**What to produce:**
In the records below, copy verbatim the lines from the line containing "khi đã hoàn" up to and including the line containing "Dự án bao gồm".

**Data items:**
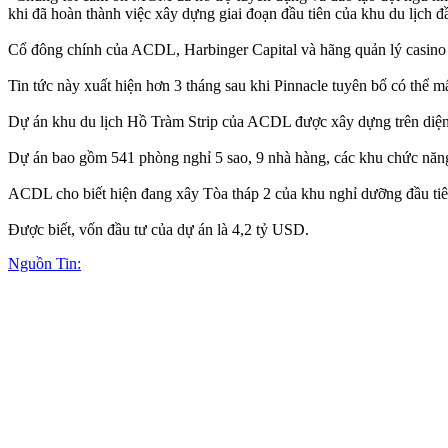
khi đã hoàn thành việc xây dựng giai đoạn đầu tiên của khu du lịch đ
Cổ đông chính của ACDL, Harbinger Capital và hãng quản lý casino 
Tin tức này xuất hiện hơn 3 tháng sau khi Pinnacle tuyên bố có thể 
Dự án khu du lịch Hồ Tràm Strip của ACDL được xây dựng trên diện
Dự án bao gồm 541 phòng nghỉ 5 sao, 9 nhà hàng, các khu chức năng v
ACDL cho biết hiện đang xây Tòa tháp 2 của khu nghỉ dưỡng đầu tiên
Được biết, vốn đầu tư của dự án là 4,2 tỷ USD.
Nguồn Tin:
...
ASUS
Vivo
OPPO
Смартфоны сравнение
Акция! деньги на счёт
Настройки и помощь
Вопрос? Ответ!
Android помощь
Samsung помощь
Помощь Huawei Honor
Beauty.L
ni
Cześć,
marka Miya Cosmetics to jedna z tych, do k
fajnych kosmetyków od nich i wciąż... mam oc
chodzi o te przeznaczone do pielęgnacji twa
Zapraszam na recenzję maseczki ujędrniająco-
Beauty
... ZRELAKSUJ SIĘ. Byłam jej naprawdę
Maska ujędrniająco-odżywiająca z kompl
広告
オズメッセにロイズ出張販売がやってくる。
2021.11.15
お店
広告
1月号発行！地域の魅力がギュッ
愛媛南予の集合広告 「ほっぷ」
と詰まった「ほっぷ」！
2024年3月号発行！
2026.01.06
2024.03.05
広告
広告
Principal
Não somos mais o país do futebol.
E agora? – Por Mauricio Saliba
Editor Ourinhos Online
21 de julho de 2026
---
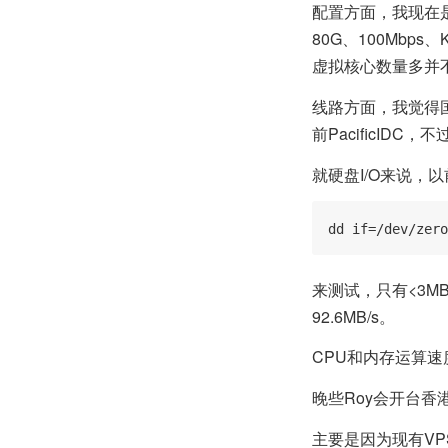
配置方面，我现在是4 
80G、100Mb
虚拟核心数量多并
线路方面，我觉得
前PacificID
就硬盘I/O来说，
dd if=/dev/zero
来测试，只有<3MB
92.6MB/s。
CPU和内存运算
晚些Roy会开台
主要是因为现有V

**Written solution:**
khi đã hoàn thành việc xây dựng giai đoạn đầu tiên của khu du lịch đ
Cổ đông chính của ACDL, Harbinger Capital và hãng quản lý casino 
Tin tức này xuất hiện hơn 3 tháng sau khi Pinnacle tuyên bố có thể 
Dự án khu du lịch Hồ Tràm Strip của ACDL được xây dựng trên diện
Dự án bao gồm 541 phòng nghỉ 5 sao, 9 nhà hàng, các khu chức năng v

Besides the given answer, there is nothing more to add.